* _WHAT IS NEEDED_
Work through the records below and copy every line that includes "annotation".

* _RECORDED INFORMATION_
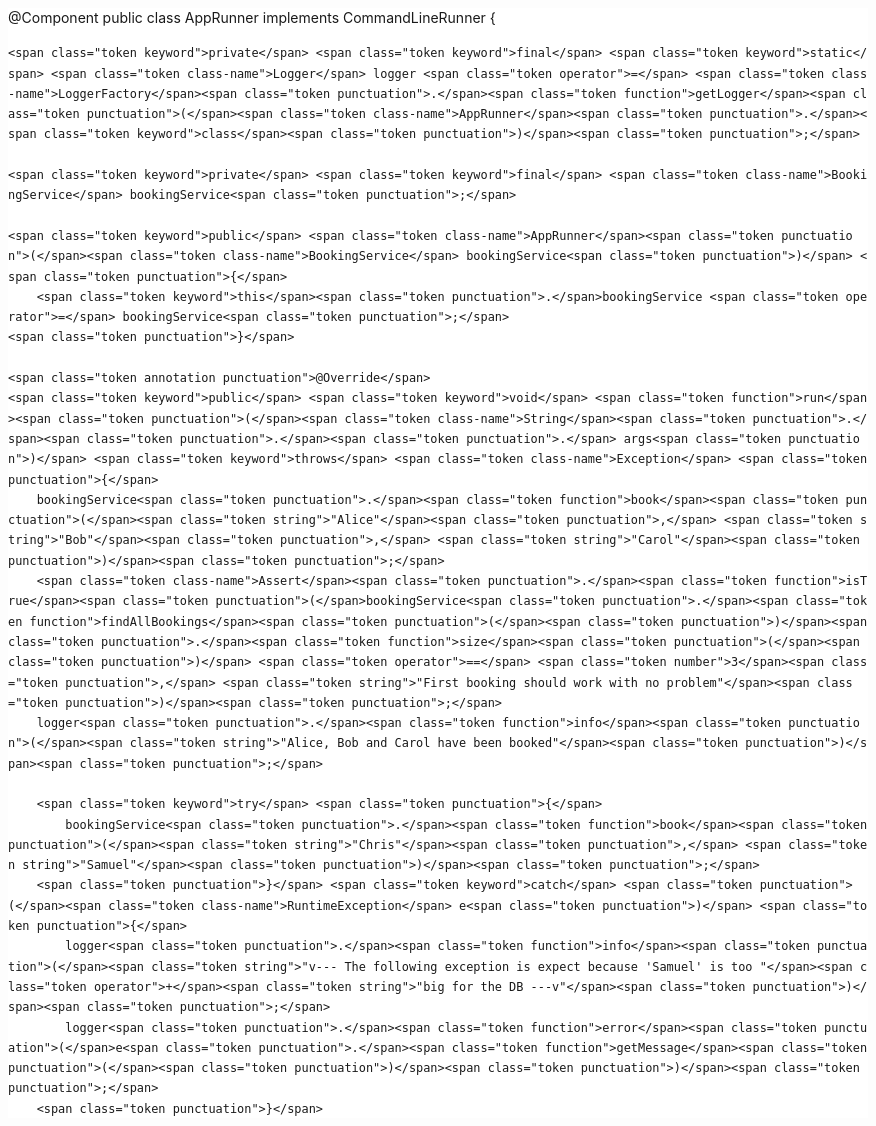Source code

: <span class="token annotation punctuation">@Component</span>
<span class="token keyword">public</span> <span class="token keyword">class</span> <span class="token class-name">AppRunner</span> <span class="token keyword">implements</span> <span class="token class-name">CommandLineRunner</span> <span class="token punctuation">{</span>

    <span class="token keyword">private</span> <span class="token keyword">final</span> <span class="token keyword">static</span> <span class="token class-name">Logger</span> logger <span class="token operator">=</span> <span class="token class-name">LoggerFactory</span><span class="token punctuation">.</span><span class="token function">getLogger</span><span class="token punctuation">(</span><span class="token class-name">AppRunner</span><span class="token punctuation">.</span><span class="token keyword">class</span><span class="token punctuation">)</span><span class="token punctuation">;</span>

    <span class="token keyword">private</span> <span class="token keyword">final</span> <span class="token class-name">BookingService</span> bookingService<span class="token punctuation">;</span>

    <span class="token keyword">public</span> <span class="token class-name">AppRunner</span><span class="token punctuation">(</span><span class="token class-name">BookingService</span> bookingService<span class="token punctuation">)</span> <span class="token punctuation">{</span>
        <span class="token keyword">this</span><span class="token punctuation">.</span>bookingService <span class="token operator">=</span> bookingService<span class="token punctuation">;</span>
    <span class="token punctuation">}</span>

    <span class="token annotation punctuation">@Override</span>
    <span class="token keyword">public</span> <span class="token keyword">void</span> <span class="token function">run</span><span class="token punctuation">(</span><span class="token class-name">String</span><span class="token punctuation">.</span><span class="token punctuation">.</span><span class="token punctuation">.</span> args<span class="token punctuation">)</span> <span class="token keyword">throws</span> <span class="token class-name">Exception</span> <span class="token punctuation">{</span>
        bookingService<span class="token punctuation">.</span><span class="token function">book</span><span class="token punctuation">(</span><span class="token string">"Alice"</span><span class="token punctuation">,</span> <span class="token string">"Bob"</span><span class="token punctuation">,</span> <span class="token string">"Carol"</span><span class="token punctuation">)</span><span class="token punctuation">;</span>
        <span class="token class-name">Assert</span><span class="token punctuation">.</span><span class="token function">isTrue</span><span class="token punctuation">(</span>bookingService<span class="token punctuation">.</span><span class="token function">findAllBookings</span><span class="token punctuation">(</span><span class="token punctuation">)</span><span class="token punctuation">.</span><span class="token function">size</span><span class="token punctuation">(</span><span class="token punctuation">)</span> <span class="token operator">==</span> <span class="token number">3</span><span class="token punctuation">,</span> <span class="token string">"First booking should work with no problem"</span><span class="token punctuation">)</span><span class="token punctuation">;</span>
        logger<span class="token punctuation">.</span><span class="token function">info</span><span class="token punctuation">(</span><span class="token string">"Alice, Bob and Carol have been booked"</span><span class="token punctuation">)</span><span class="token punctuation">;</span>

        <span class="token keyword">try</span> <span class="token punctuation">{</span>
            bookingService<span class="token punctuation">.</span><span class="token function">book</span><span class="token punctuation">(</span><span class="token string">"Chris"</span><span class="token punctuation">,</span> <span class="token string">"Samuel"</span><span class="token punctuation">)</span><span class="token punctuation">;</span>
        <span class="token punctuation">}</span> <span class="token keyword">catch</span> <span class="token punctuation">(</span><span class="token class-name">RuntimeException</span> e<span class="token punctuation">)</span> <span class="token punctuation">{</span>
            logger<span class="token punctuation">.</span><span class="token function">info</span><span class="token punctuation">(</span><span class="token string">"v--- The following exception is expect because 'Samuel' is too "</span><span class="token operator">+</span><span class="token string">"big for the DB ---v"</span><span class="token punctuation">)</span><span class="token punctuation">;</span>
            logger<span class="token punctuation">.</span><span class="token function">error</span><span class="token punctuation">(</span>e<span class="token punctuation">.</span><span class="token function">getMessage</span><span class="token punctuation">(</span><span class="token punctuation">)</span><span class="token punctuation">)</span><span class="token punctuation">;</span>
        <span class="token punctuation">}</span>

* _EXERCISE SOLUTION_
: <span class="token annotation punctuation">@Component</span>
    <span class="token annotation punctuation">@Override</span>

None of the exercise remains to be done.